Members of the Mid-America Association of State Transportation Officers are coordinating strategies to better keep the supply chain of critical goods and services intact across the central United States during the COVID-19 pandemic. Those states include: Wisconsin, Illinois, Indiana, Iowa, Kansas, Kentucky, Michigan, Minnesota, Missouri, and Ohio.
[Above photo by the Wisconsin DOT.]
The collaborative COVID-19 response covers several areas: Permitting overweight freight shipments, making it easier to ship crucial supplies; easing regulations on Commercial Driver License holders, ensuring the maximum number of motor carrier drivers are available to move freight; limiting public exposure at motor vehicle service centers; issuing social distancing guidance to contractors so construction projects can proceed while maximizing worker protection against the virus.
“Meeting the challenge of the pandemic will require that we can get vital goods like food and medical supplies where they are needed,” explained Craig Thompson, secretary-designee of the Wisconsin Department of Transportation and president of MAASTO, in a statement.

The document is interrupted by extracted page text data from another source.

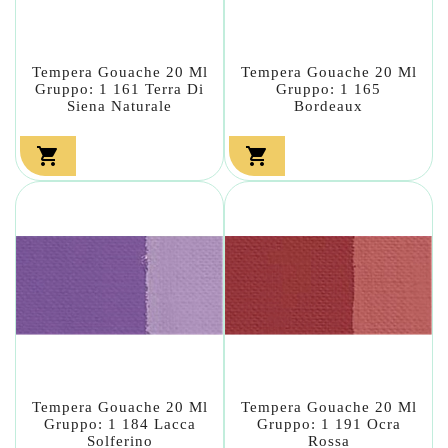
Tempera Gouache 20 Ml
Tempera Gouache 20 Ml
Gruppo: 1 161 Terra Di
Gruppo: 1 165
Siena Naturale
Bordeaux


Tempera Gouache 20 Ml
Tempera Gouache 20 Ml
Gruppo: 1 184 Lacca
Gruppo: 1 191 Ocra
Solferino
Rossa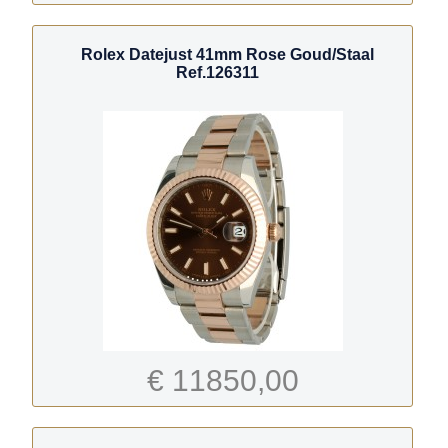
Rolex Datejust 41mm Rose Goud/Staal
Ref.126311
€ 11850,00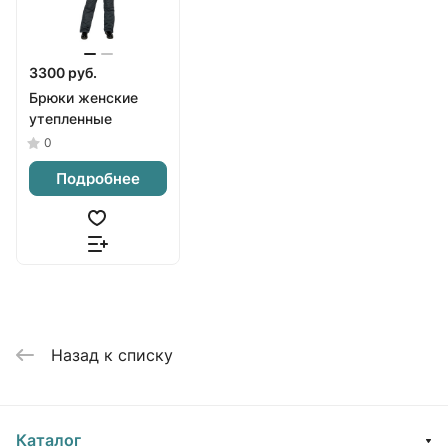
3300 руб.
Брюки женские
утепленные
0
Подробнее
Назад к списку
Каталог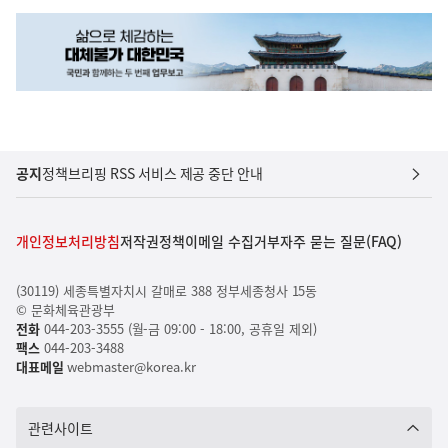
공지
정책브리핑 RSS 서비스 제공 중단 안내
개인정보처리방침
저작권정책
이메일 수집거부
자주 묻는 질문(FAQ)
(30119) 세종특별자치시 갈매로 388 정부세종청사 15동
© 문화체육관광부
전화
044-203-3555 (월-금 09:00 - 18:00, 공휴일 제외)
팩스
044-203-3488
대표메일
webmaster@korea.kr
관련사이트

“Supply chains don’t stop at state borders,” he added. “We need to be working with other states, especially our neighbors in the middle of the country, to make sure we do what is needed to remove barriers that would impede response and recovery.”
“As departments of transportation around the country work to keep the nation’s transportation system functional, it is now more important than ever that we reach out and collaborate and learn from each other,” noted Patrick McKenna, director of the Missouri Department of Transportation and 2019-2020 president of the American Association of State Highway and Transportation Officials.
“Because of the evolving nature of the public health emergency, [this] will helps us problem solve and work toward a unified solution to the supply chain challenges,” added Julie Lorenz, secretary of the Kansas Department of Transportation and MAASTO vice president. “The emergency isn’t happening in a vacuum, we have a responsibility to support each other today and set a good path for recovery in the future.”